Three polls published in the past month have predicted that a party led by Lapid could win as many as the 15 Knesset seats won by Shinui in 2003, and one survey even said it could win 20. But many new parties and politicians have seen their support erode after their political career shifted from hypothetical to real.
The polls have shown that a party led by Lapid would take most of its support away from Kadima, the party whose emergence led to Shinui’s demise. A Shvakim Panorama poll broadcast on Israel Radio 10 days ago found that Kadima would fall from its current 28 seats in the Knesset to only 10 if Lapid entered politics and formed a new party.

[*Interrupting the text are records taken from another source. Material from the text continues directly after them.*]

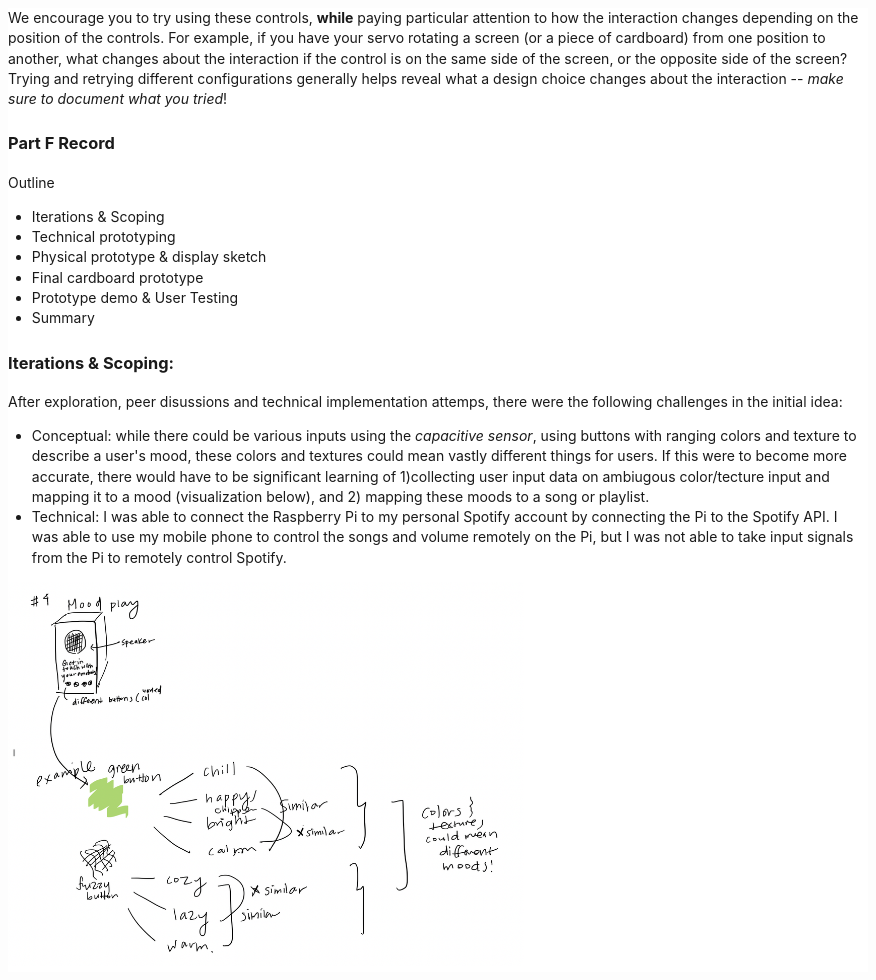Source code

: We encourage you to try using these controls, **while** paying particular attention to how the interaction changes depending on the position of the controls. For example, if you have your servo rotating a screen (or a piece of cardboard) from one position to another, what changes about the interaction if the control is on the same side of the screen, or the opposite side of the screen? Trying and retrying different configurations generally helps reveal what a design choice changes about the interaction -- _make sure to document what you tried_!

### Part F Record

Outline 
* Iterations & Scoping
* Technical prototyping
* Physical prototype & display sketch
* Final cardboard prototype 
* Prototype demo & User Testing
* Summary



### Iterations & Scoping:

After exploration, peer disussions and technical implementation attemps, there were the following challenges in the initial idea: 
- Conceptual: while there could be various inputs using the _capacitive sensor_, using buttons with ranging colors and texture to describe a user's mood, these colors and textures could mean vastly different things for users. If this were to become more accurate, there would have to be significant learning of 1)collecting user input data on ambiugous color/tecture input and mapping it to a mood (visualization below), and 2) mapping these moods to a song or playlist.
- Technical: I was able to connect the Raspberry Pi to my personal Spotify account by connecting the Pi to the Spotify API. I was able to use my mobile phone to control the songs and volume remotely on the Pi, but I was not able to take input signals from the Pi to remotely control Spotify.

<img src="https://github.com/hjkim63/Interactive-Lab-Hub/blob/e23f1d09276d8484d9487e8bf46a079cd0a155d0/Lab%204/conceptual_challenge.png" width=60% height=60%>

But the new party’s fate could depend on whom Lapid drafts to his Knesset slate. Speculation has centered on recently resigned Teva CEO Shlomo Yanai, Rabbi Shai Piron of Oranit, Holon Mayor Moti Sasson, Herzliya Mayor Yael German, former Jerusalem police chief Mickey Levy, Ma’ariv columnist Ofer Shelah, and the late kidnapped soldier Ehud Goldwasser’s wife, Karnit.
Lapid is expected to take his time forming the new party and drafting the candidates list while holding events around the country to meet and listen to the public.

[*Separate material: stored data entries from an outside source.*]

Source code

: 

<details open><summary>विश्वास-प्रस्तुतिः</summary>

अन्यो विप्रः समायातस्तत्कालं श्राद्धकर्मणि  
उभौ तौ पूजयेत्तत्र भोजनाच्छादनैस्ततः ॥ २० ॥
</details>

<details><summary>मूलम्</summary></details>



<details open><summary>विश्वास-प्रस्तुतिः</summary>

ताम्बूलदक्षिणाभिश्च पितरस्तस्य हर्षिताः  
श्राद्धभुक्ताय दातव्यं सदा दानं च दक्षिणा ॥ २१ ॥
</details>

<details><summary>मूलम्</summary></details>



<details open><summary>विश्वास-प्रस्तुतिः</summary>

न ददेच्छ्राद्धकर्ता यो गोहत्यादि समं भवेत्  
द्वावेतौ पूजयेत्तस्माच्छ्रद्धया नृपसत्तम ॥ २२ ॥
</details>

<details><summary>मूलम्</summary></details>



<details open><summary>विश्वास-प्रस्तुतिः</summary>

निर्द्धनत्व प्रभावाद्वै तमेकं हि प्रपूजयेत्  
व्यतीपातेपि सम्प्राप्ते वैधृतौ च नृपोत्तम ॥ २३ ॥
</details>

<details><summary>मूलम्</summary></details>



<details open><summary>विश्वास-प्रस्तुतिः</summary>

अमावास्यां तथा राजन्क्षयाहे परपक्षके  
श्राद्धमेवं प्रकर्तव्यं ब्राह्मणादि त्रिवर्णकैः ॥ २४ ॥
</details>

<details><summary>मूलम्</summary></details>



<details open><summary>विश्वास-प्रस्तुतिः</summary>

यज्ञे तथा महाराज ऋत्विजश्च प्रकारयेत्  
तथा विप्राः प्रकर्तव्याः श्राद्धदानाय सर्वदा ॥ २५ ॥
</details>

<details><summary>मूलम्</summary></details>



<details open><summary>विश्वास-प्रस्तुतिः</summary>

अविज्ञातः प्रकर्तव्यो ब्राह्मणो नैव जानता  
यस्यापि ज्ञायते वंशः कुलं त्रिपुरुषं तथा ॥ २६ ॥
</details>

Channel 2 reported that a possible name for the party was The Israelis, a name used by a party that did not cross the electoral threshold in the last election.
By announcing his intention to enter politics, Lapid preempted Wednesday’s vote in the Knesset Law Committee on the so-called “Yair Lapid Bill,” which would institute a cooling-off period of six months to a year for journalists before they could get elected. The bill, which passed in preliminary readings in June 2010, will still be brought to a vote, but it is expected to attract less support now that it cannot delay Lapid’s political career.
“Yair Lapid was a politician wearing a journalist costume,” said the bill’s sponsor, Likud MK Carmel Shama-Hacohen. “If we backtrack from legislating the bill we would prove the bill was only intended for him. But we are trying to establish new norms via legislation and that’s what I intend to do.”
Lapid has articulated many of his opinions in his weekly column in Yediot Aharonot and in public addresses he has given. His views are expected to become the platform of his party.
In a June 2010 speech in Herzliya, Lapid expressed support for writing a constitution, changing the electoral system, drafting yeshiva students, requiring haredim (ultra-Orthodox) to study the core curriculum, transferring a quarter of the defense budget to education, returning the Golan Heights to Syria, closing Army Radio and limiting the number of cabinet ministers. He also pushed for a large West Bank withdrawal.
“There is a dispute about whether we should or should not return territories,” Lapid said. “But the real debate must be about whether the state can stand up to the settlers, who are just 1.5 percent of the country but have said they would do everything possible to prevent a withdrawal from taking place.”